**What is expected**
Scan the data for "support" and copy the lines it appears in.
^^^^^^^^
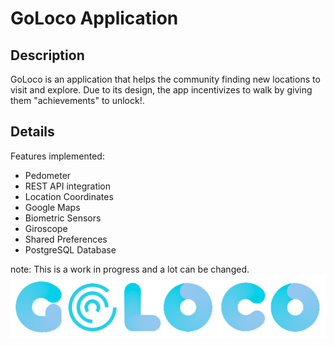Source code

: # GoLoco Application
## Description
GoLoco is an application that helps the community finding new locations to visit and explore.
Due to its design, the app incentivizes to walk by giving them "achievements" to unlock!.

## Details
Features implemented:
 - Pedometer
 - REST API integration
 - Location Coordinates
 - Google Maps
 - Biometric Sensors
 - Giroscope
 - Shared Preferences
 - PostgreSQL Database

note: This is a work in progress and a lot can be changed.
 ![Screenshot](assets/logo.png)
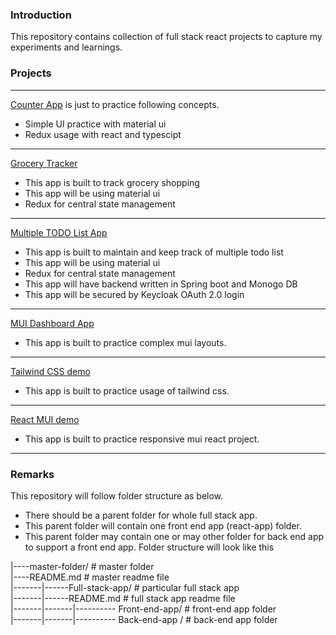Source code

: ### Introduction

This repository contains collection of full stack react projects to capture my experiments and learnings.

### Projects

---

[Counter App](./counter-app) is just to practice following concepts.

- Simple UI practice with material ui
- Redux usage with react and typescipt

---

[Grocery Tracker](./grocery-tracker-app)

- This app is built to track grocery shopping
- This app will be using material ui
- Redux for central state management

---

[Multiple TODO List App](./multiple-todo-list-app)

- This app is built to maintain and keep track of multiple todo list
- This app will be using material ui
- Redux for central state management
- This app will have backend written in Spring boot and Monogo DB
- This app will be secured by Keycloak OAuth 2.0 login

---

[MUI Dashboard App](./mui-dash-board-app)

- This app is built to practice complex mui layouts.

---

[Tailwind CSS demo](./tailwind-css-demo-app)

- This app is built to practice usage of tailwind css.

---

[React MUI demo](./mui-react-responsive)

- This app is built to practice responsive mui react project.

---

### Remarks

This repository will follow folder structure as below.

- There should be a parent folder for whole full stack app.
- This parent folder will contain one front end app (react-app) folder.
- This parent folder may contain one or may other folder for back end app to support a front end app.
  Folder structure will look like this

|----master-folder/ # master folder <br>
|----README.md # master readme file <br>
|-------|------Full-stack-app/ # particular full stack app <br>
|-------|------README.md # full stack app readme file <br>
|-------|-------|---------- Front-end-app/ # front-end app folder <br>
|-------|-------|---------- Back-end-app / # back-end app folder <br>
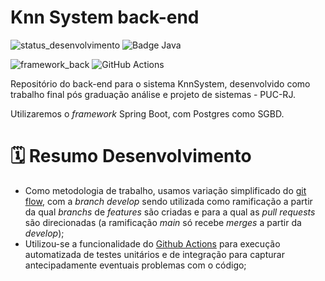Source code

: Knn System back-end
=

![status_desenvolvimento](https://img.shields.io/static/v1?label=Status&message=Em%20Desenvolvimento&color=yellow&style=for-the-badge)
![Badge Java](https://img.shields.io/static/v1?label=Java&message=17&color=orange&style=for-the-badge&logo=java)

![framework_back](https://img.shields.io/badge/Spring_Boot-F2F4F9?style=for-the-badge&logo=spring-boot)
![GitHub Actions](https://img.shields.io/badge/github%20actions-%232671E5.svg?style=for-the-badge&logo=githubactions&logoColor=white)

Repositório do back-end para o sistema KnnSystem, desenvolvido como trabalho final pós graduação análise e projeto de sistemas - PUC-RJ.

Utilizaremos o *framework* Spring Boot, com Postgres como SGBD.

# 🗓️ Resumo Desenvolvimento

* Como metodologia de trabalho, usamos variação simplificado do [git flow](https://www.atlassian.com/br/git/tutorials/comparing-workflows/gitflow-workflow), com a *branch* *develop* sendo utilizada como ramificação a partir da qual *branchs* de *features* são criadas e para a qual as *pull requests* são direcionadas (a ramificação *main* só recebe *merges* a partir da *develop*);
* Utilizou-se a funcionalidade do [Github Actions](https://docs.github.com/pt/actions) para execução automatizada de testes unitários e de integração para capturar antecipadamente eventuais problemas com o código;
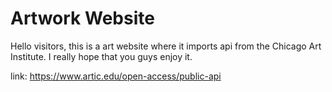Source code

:# Artwork Website

Hello visitors, this is a art website where it imports api from the Chicago Art Institute.
I really hope that you guys enjoy it.

link: https://www.artic.edu/open-access/public-api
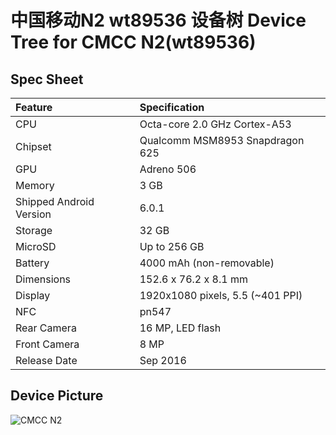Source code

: # 中国移动N2 wt89536 设备树 Device Tree for CMCC N2(wt89536)

## Spec Sheet

| Feature                 | Specification                     |
| :---------------------- | :-------------------------------- |
| CPU                     | Octa-core 2.0 GHz Cortex-A53      |
| Chipset                 | Qualcomm MSM8953 Snapdragon 625   |
| GPU                     | Adreno 506                        |
| Memory                  | 3 GB                          |
| Shipped Android Version | 6.0.1                             |
| Storage                 | 32 GB                          |
| MicroSD                 | Up to 256 GB                      |
| Battery                 | 4000 mAh (non-removable)          |
| Dimensions              | 152.6 x 76.2 x 8.1 mm                 |
| Display                 | 1920x1080 pixels, 5.5 (~401 PPI)  |
| NFC                 | pn547  |
| Rear Camera             | 16 MP, LED flash                  |
| Front Camera            | 8 MP                              |
| Release Date            | Sep 2016                      |

## Device Picture

![CMCC N2](https://img1.shop.10086.cn/goods/twn5dr9jg5kbze8hu_700x700.png "CMCC N2")
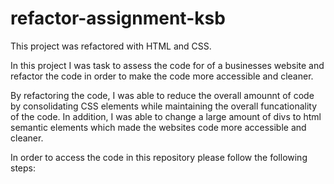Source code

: # refactor-assignment-ksb

This project was refactored with HTML and CSS. 

In this project I was task to assess the code for of a businesses website and refactor the code in order to make the code more accessible and cleaner.

By refactoring the code, I was able to reduce the overall amounnt of code by consolidating CSS elements while maintaining the overall funcationality of the code. In addition, I was able to change a large amount of divs to html semantic elements which made the websites code more accessible and cleaner. 

In order to access the code in this repository please follow the following steps:

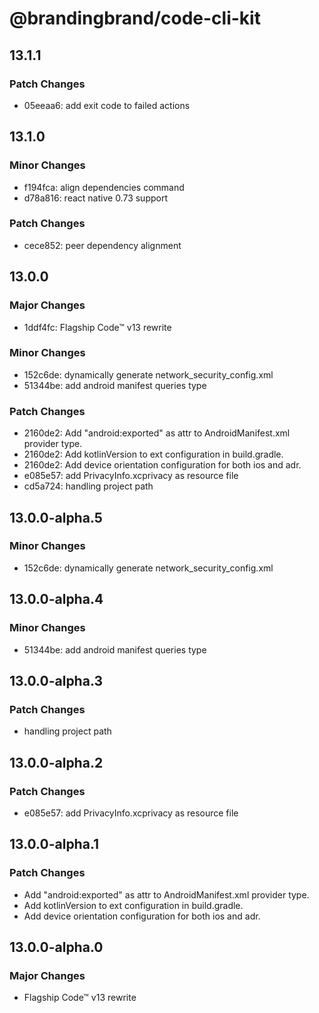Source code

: # @brandingbrand/code-cli-kit

## 13.1.1

### Patch Changes

- 05eeaa6: add exit code to failed actions

## 13.1.0

### Minor Changes

- f194fca: align dependencies command
- d78a816: react native 0.73 support

### Patch Changes

- cece852: peer dependency alignment

## 13.0.0

### Major Changes

- 1ddf4fc: Flagship Code™ v13 rewrite

### Minor Changes

- 152c6de: dynamically generate network_security_config.xml
- 51344be: add android manifest queries type

### Patch Changes

- 2160de2: Add "android:exported" as attr to AndroidManifest.xml provider type.
- 2160de2: Add kotlinVersion to ext configuration in build.gradle.
- 2160de2: Add device orientation configuration for both ios and adr.
- e085e57: add PrivacyInfo.xcprivacy as resource file
- cd5a724: handling project path

## 13.0.0-alpha.5

### Minor Changes

- 152c6de: dynamically generate network_security_config.xml

## 13.0.0-alpha.4

### Minor Changes

- 51344be: add android manifest queries type

## 13.0.0-alpha.3

### Patch Changes

- handling project path

## 13.0.0-alpha.2

### Patch Changes

- e085e57: add PrivacyInfo.xcprivacy as resource file

## 13.0.0-alpha.1

### Patch Changes

- Add "android:exported" as attr to AndroidManifest.xml provider type.
- Add kotlinVersion to ext configuration in build.gradle.
- Add device orientation configuration for both ios and adr.

## 13.0.0-alpha.0

### Major Changes

- Flagship Code™ v13 rewrite
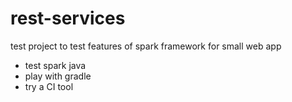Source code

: # rest-services

test project to test features of spark framework for small web app

- test spark java
- play with gradle
- try a CI tool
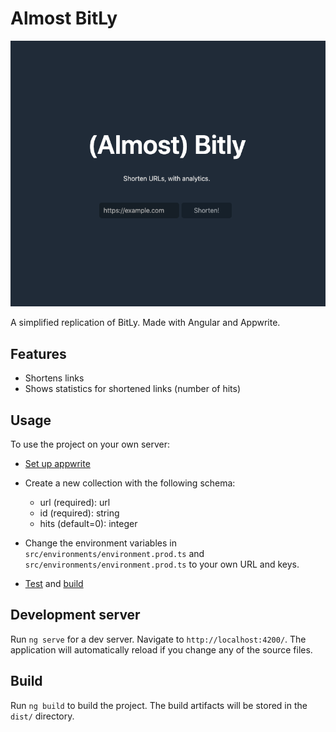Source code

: # Almost BitLy

![Almost BitLy](./almost-bitly.png)

A simplified replication of BitLy. Made with Angular and Appwrite.

## Features

- Shortens links
- Shows statistics for shortened links (number of hits)

## Usage

To use the project on your own server:

- [Set up appwrite](https://appwrite.io/docs/installation)
- Create a new collection with the following schema:
  * url (required): url
  * id (required): string
  * hits (default=0): integer

- Change the environment variables in `src/environments/environment.prod.ts` and `src/environments/environment.prod.ts` to your own URL and keys.
- [Test](#development-server) and [build](#build)

## Development server

Run `ng serve` for a dev server. Navigate to `http://localhost:4200/`. The application will automatically reload if you change any of the source files.

## Build

Run `ng build` to build the project. The build artifacts will be stored in the `dist/` directory.
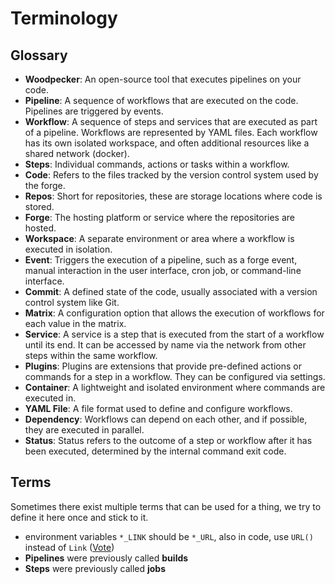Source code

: # Terminology

## Glossary

- **Woodpecker**: An open-source tool that executes pipelines on your code.
- **Pipeline**: A sequence of workflows that are executed on the code. Pipelines are triggered by events.
- **Workflow**: A sequence of steps and services that are executed as part of a pipeline. Workflows are represented by YAML files. Each workflow has its own isolated workspace, and often additional resources like a shared network (docker).
- **Steps**: Individual commands, actions or tasks within a workflow.
- **Code**: Refers to the files tracked by the version control system used by the forge.
- **Repos**: Short for repositories, these are storage locations where code is stored.
- **Forge**: The hosting platform or service where the repositories are hosted.
- **Workspace**: A separate environment or area where a workflow is executed in isolation.
- **Event**: Triggers the execution of a pipeline, such as a forge event, manual interaction in the user interface, cron job, or command-line interface.
- **Commit**: A defined state of the code, usually associated with a version control system like Git.
- **Matrix**: A configuration option that allows the execution of workflows for each value in the matrix.
- **Service**: A service is a step that is executed from the start of a workflow until its end. It can be accessed by name via the network from other steps within the same workflow.
- **Plugins**: Plugins are extensions that provide pre-defined actions or commands for a step in a workflow. They can be configured via settings.
- **Container**: A lightweight and isolated environment where commands are executed in.
- **YAML File**: A file format used to define and configure workflows.
- **Dependency**: Workflows can depend on each other, and if possible, they are executed in parallel.
- **Status**: Status refers to the outcome of a step or workflow after it has been executed, determined by the internal command exit code.

## Terms

Sometimes there exist multiple terms that can be used for a thing, we try to define it here once and stick to it.

- environment variables `*_LINK` should be `*_URL`, also in code, use `URL()` instead of `Link` ([Vote](https://framadate.org/jVSQHwIGfJYy82IL))
- **Pipelines** were previously called **builds**
- **Steps** were previously called **jobs**
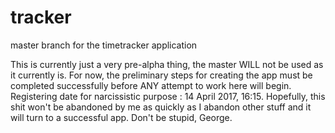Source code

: # tracker
master branch for the timetracker application

This is currently just a very pre-alpha thing, the master WILL not be used as it currently is.
For now, the preliminary steps for creating the app must be completed successfully before ANY attempt to work here will begin.
Registering date for narcissistic purpose : 14 April 2017, 16:15. Hopefully, this shit won't be abandoned by me as quickly as I abandon
other stuff and it will turn to a successful app. Don't be stupid, George.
^^^^^^^^
**Response to the exercise**
- This parent folder may contain one or may other folder for back end app to support a front end app.
- d78a816: react native 0.73 support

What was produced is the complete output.